What I didn't realize was that once it's burning, you may find that the air intake is TOO MUCH air - I found that once the logs catch, but arent roaring yet, that the air intake tends to "blow out" the flames, and If I cut back to about 50% they will burn much better.
 
I'm with Bart on this one. Does the chimney have a full liner? I have a Summit. Different manufacturer, but same type of stove and about the same size. With only 16 feet of lined chimney, mine drafts well right from the start. With a good bed of coals, it will burn some pretty sizzling wood too. I suspect the 30 is the same way.
 
BrotherBart said:
It is a better than even money bet that the problem is the chimney. From your description I can't draw a clue as to what that chimney is.

1. Is if a masonry chimney with clay tiles lining it?

2. What are the inside dimensions of the chimney?

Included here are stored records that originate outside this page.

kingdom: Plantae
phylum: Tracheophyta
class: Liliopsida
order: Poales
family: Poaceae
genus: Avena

3. Does it come straight down from the top to the place where the stove pipe is connected to it in the basement or is there an offset of some sort?

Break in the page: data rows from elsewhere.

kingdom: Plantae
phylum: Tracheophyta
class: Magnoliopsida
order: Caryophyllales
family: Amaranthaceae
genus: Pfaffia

4. How is the stove pipe connected to the chimney?

Any other details about the chimney will help us get ya going.

Thanks everyone for the quick input.

BrotherBart, It is a masonry chimney with clay tile lining. Not sure on the inside dimension, will have to measure the rectangle inside the next time I am up there. It does come straight down, no offsets until it makes the 90 degree turn into the basement. From there it runs ~20 inches via stove pipe over the stove and then a 90 degree stove pipe turn down to the top of the stove. Stove pipe is slide into the clay inlet of the chimney in the block basement wall. I'm thinking (after doing a lot of reading last night) that I may need to put in a chimney liner. The existing rectangle chimney liner may be too large for the 6 inch stove exhaust.
 
[quote author="ajhenglander" date="1230888229"]Not sure of the total length of the existing chimney. I have a single story house, the chimney runs in the garage, below the garage floor where it is routed into the basement, chimney top is 3 feet above the roof line (not including the screen/cap). Is the garage at basement level or ground level? Can you draw a picture of this? Sounds like there may be a long horizontal run that may not be pitched enough? Is is 6" or 8" or what size flue pipe? Is the garage conditioned space? May be a few things factoring in here, especially if a long run of cold pipe? Pipe type? single wall, double? Insulated?
 
ajhenglander said:
BrotherBart, It is a masonry chimney with clay tile lining. Not sure on the inside dimension, will have to measure the rectangle inside the next time I am up there. It does come straight down, no offsets until it makes the 90 degree turn into the basement. From there it runs ~20 inches via stove pipe over the stove and then a 90 degree stove pipe turn down to the top of the stove. Stove pipe is slide into the clay inlet of the chimney in the block basement wall. I'm thinking (after doing a lot of reading last night) that I may need to put in a chimney liner. The existing rectangle chimney liner may be too large for the 6 inch stove exhaust.

Lining it is probably the best bet. For sure for the time being you are going to have to burn with the door cracked open for a good while to heat that chimney up to establish a draft.

I had a Jotul in the basement venting just like yours into a very tall clay tiled chimney and couldn't ever get it to burn worth a damn. I lined the chimney and it now has a monster draft.
 
Just got the same burner that you have in the picture and noticed that if I had a big fire going then shut the door, the flame stays way up in the top inch or two of the wood burner. Was wondering if you checked the ceiling of the burner after you shut the door.

Chimney goes up a foot of the black metal, the makes a 90 degree bend and ties into the the fireplace chimney (which is made of clay tile) which is about 2.5 feet away. The clay tile lined chimney goes up two stories (from basement to about 5 foot above house).

I have since changed the way I start fires since I have a ton of dry twigs in barrels. It ends up with a small fire that fills up the box, but after 5 mins or so, builds up enough heat to get a nice clean burn and full heat in about 15 mins.

Another note: when I shut the bottom control it does nearly stop the fire all together.